§ **Data entries**:
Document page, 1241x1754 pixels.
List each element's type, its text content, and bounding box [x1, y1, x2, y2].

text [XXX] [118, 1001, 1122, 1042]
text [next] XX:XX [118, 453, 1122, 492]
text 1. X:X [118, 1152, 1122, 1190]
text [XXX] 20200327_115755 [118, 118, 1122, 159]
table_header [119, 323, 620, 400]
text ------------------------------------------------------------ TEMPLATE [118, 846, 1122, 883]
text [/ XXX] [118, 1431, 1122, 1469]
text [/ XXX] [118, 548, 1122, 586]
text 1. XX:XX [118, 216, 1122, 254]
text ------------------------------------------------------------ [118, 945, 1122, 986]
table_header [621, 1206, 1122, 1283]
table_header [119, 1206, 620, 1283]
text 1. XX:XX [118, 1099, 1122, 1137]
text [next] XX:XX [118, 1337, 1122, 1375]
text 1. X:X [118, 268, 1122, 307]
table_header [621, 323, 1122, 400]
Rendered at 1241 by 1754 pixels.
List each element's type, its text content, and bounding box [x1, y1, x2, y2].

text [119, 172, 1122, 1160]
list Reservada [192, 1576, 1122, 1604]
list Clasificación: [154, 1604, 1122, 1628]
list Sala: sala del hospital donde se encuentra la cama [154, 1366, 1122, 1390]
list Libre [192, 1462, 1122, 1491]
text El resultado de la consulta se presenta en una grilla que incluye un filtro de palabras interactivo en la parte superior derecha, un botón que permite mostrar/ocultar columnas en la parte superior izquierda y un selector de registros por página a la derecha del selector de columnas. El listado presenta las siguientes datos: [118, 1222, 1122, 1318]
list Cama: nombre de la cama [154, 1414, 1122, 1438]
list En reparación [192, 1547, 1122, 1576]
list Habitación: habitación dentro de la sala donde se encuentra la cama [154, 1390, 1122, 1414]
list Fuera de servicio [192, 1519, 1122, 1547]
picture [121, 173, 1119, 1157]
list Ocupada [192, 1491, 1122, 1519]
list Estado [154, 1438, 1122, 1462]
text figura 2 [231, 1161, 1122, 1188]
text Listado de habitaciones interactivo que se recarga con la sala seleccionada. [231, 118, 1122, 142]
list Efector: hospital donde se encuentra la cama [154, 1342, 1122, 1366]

§ **What you should do**:
Copy all the rows again, replacing "table_header" with "column_header" and changing nothing else.

§ **Output below**:
Document page, 1241x1754 pixels.
List each element's type, its text content, and bounding box [x1, y1, x2, y2].

text [XXX] [118, 1001, 1122, 1042]
text [next] XX:XX [118, 453, 1122, 492]
text 1. X:X [118, 1152, 1122, 1190]
text [XXX] 20200327_115755 [118, 118, 1122, 159]
column_header [119, 323, 620, 400]
text ------------------------------------------------------------ TEMPLATE [118, 846, 1122, 883]
text [/ XXX] [118, 1431, 1122, 1469]
text [/ XXX] [118, 548, 1122, 586]
text 1. XX:XX [118, 216, 1122, 254]
text ------------------------------------------------------------ [118, 945, 1122, 986]
column_header [621, 1206, 1122, 1283]
column_header [119, 1206, 620, 1283]
text 1. XX:XX [118, 1099, 1122, 1137]
text [next] XX:XX [118, 1337, 1122, 1375]
text 1. X:X [118, 268, 1122, 307]
column_header [621, 323, 1122, 400]
Rendered at 1241 by 1754 pixels.
List each element's type, its text content, and bounding box [x1, y1, x2, y2].

text [119, 172, 1122, 1160]
list Reservada [192, 1576, 1122, 1604]
list Clasificación: [154, 1604, 1122, 1628]
list Sala: sala del hospital donde se encuentra la cama [154, 1366, 1122, 1390]
list Libre [192, 1462, 1122, 1491]
text El resultado de la consulta se presenta en una grilla que incluye un filtro de palabras interactivo en la parte superior derecha, un botón que permite mostrar/ocultar columnas en la parte superior izquierda y un selector de registros por página a la derecha del selector de columnas. El listado presenta las siguientes datos: [118, 1222, 1122, 1318]
list Cama: nombre de la cama [154, 1414, 1122, 1438]
list En reparación [192, 1547, 1122, 1576]
list Habitación: habitación dentro de la sala donde se encuentra la cama [154, 1390, 1122, 1414]
list Fuera de servicio [192, 1519, 1122, 1547]
picture [121, 173, 1119, 1157]
list Ocupada [192, 1491, 1122, 1519]
list Estado [154, 1438, 1122, 1462]
text figura 2 [231, 1161, 1122, 1188]
text Listado de habitaciones interactivo que se recarga con la sala seleccionada. [231, 118, 1122, 142]
list Efector: hospital donde se encuentra la cama [154, 1342, 1122, 1366]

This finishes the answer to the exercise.